Understand the common and more extreme side effects for oral medications, so you know what to expect and when to call your doctor should they occur.
►Ramp up dosages slowly under your doctor’s supervision.
It may take two to three months to increase dosage to achieve the right balance of benefit and side effects. Ramping up the amount slowly allows the body to get used to the medication, reducing the potential for more severe side effects.
►Call your doctor if you’re experiencing unusual or extreme side effects.
Side effects are common with all medications taken for dystonia. However, call your doctor immediately with any questions, concerns, or if you’re experiencing something you’ve never had before.
►Do not abruptly quit oral medications taken for dystonia.
If you decide the medication isn’t right for you, call your doctor to help you ease off the medication with incrementally smaller doses.
►Reevaluate oral medications periodically.
Sometimes the combination of oral medications taken for dystonia and other health problems can become unmanageable both in terms of side effects and daily maintenance.
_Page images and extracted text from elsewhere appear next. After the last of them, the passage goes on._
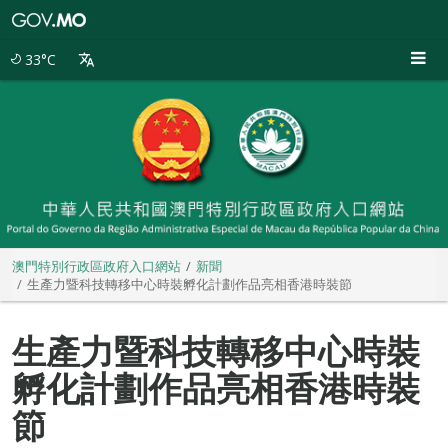
澳
門
特
33°C
別
行
政
區
政
府
入
口
網
站
澳門特別行政區政府入口網站
新聞
生產力暨科技轉移中心時裝孵化計劃作品亮相香港時裝節
生產力暨科技轉移中心時裝
孵化計劃作品亮相香港時裝
節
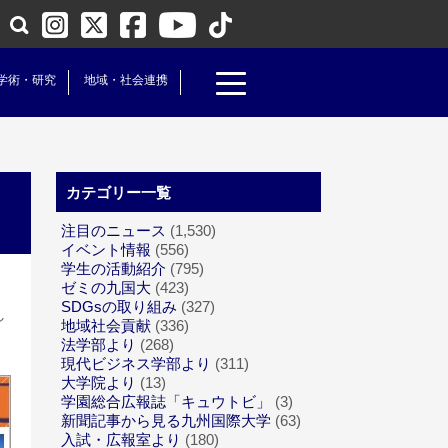
学術・研究
地域・社会連携
カテゴリー一覧
注目のニュース
(1,530)
イベント情報
(556)
学生の活動紹介
(795)
ゼミの九国大
(423)
SDGsの取り組み
(327)
し
地域社会貢献
(336)
法学部より
(268)
現代ビジネス学部より
(311)
大学院より
(13)
学園総合広報誌「キュウトビ」
(3)
新聞記事から見る九州国際大学
(63)
入試・広報室より
(180)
It may be time to “clean house” and reevaluate which medications are helpful and which ones are not.
►Communicate with your doctor about any herbal medications.
Tell your doctor about any herbal remedies you take regularly because they have pharmacological effects as well. Just because it’s “natural” doesn’t necessarily mean it’s good for you.
Reprinted with permission from DMRF Dystonia Dialogue, Spring 2023 Vol 44, No 1.